Trotz der Anonymität zwischen den zahlreichen Bewohnern mehrgeschossiger Plattenbauten, kennt man sich gewisserweise, ob man will oder nicht – die Insassen der dünnwändigen „Einraumparzellen“ solcher „Monolithen aus Beton“ hocken ja dicht genug beieinander.
Morlockk Dilemma ist ein Sohn Grünaus, eines Wohngebiets in Leipzig, in welchem es vor solch sozialistischen Elfenbeintürmen, wie er die Bauten in Anlehnung an den Film „Die unendliche Geschichte“ euphemistisch betitelt, nur so wimmelt. Geschichten als Ideengrundlage für seine EP „Weihnachten im Elfenbeinturm“ hat er also en masse erlebt.
Eine unerhörte Begebenheit trägt sich am Weihnachtsabend in einem Plattenbaugebiet zu: eine nicht näher definierte Person stürzt sich vom 16-stöckigen Hochhaus und erspäht während des Falls in jedem der Fenster eine individuelle Lebensgeschichte, bevor sie auf dem Erdboden aufprallt. „Das ist die Geschichte des Absturzes. Seines und ihres.“ – Morlockks Konzept des zwölf Anspielstationen starken Kollabo-Projekts mit Sample-Virtuose Dexter ist im Opener „Der Elfenbeinturm“ feat. Audio88 anschaulich erklärt.

*-*-*

### AUFGABENSTELLUNG
Welcher Song erklärt laut dem Text über die EP „Weihnachten im Elfenbeinturm“ das Konzept des Projekts?

*-*-*

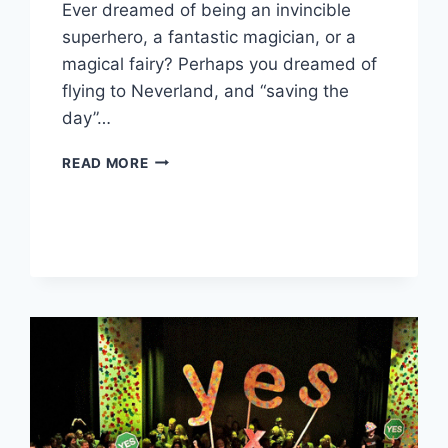
Ever dreamed of being an invincible
superhero, a fantastic magician, or a
magical fairy? Perhaps you dreamed of
flying to Neverland, and “saving the
day”…
BRIDGING
READ MORE
CULTURAL
DIVERSITY
–
THE
WVOICE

*-*-*

### IHRE LÖSUNG
Der Opener „Der Elfenbeinturm“ feat. Audio88.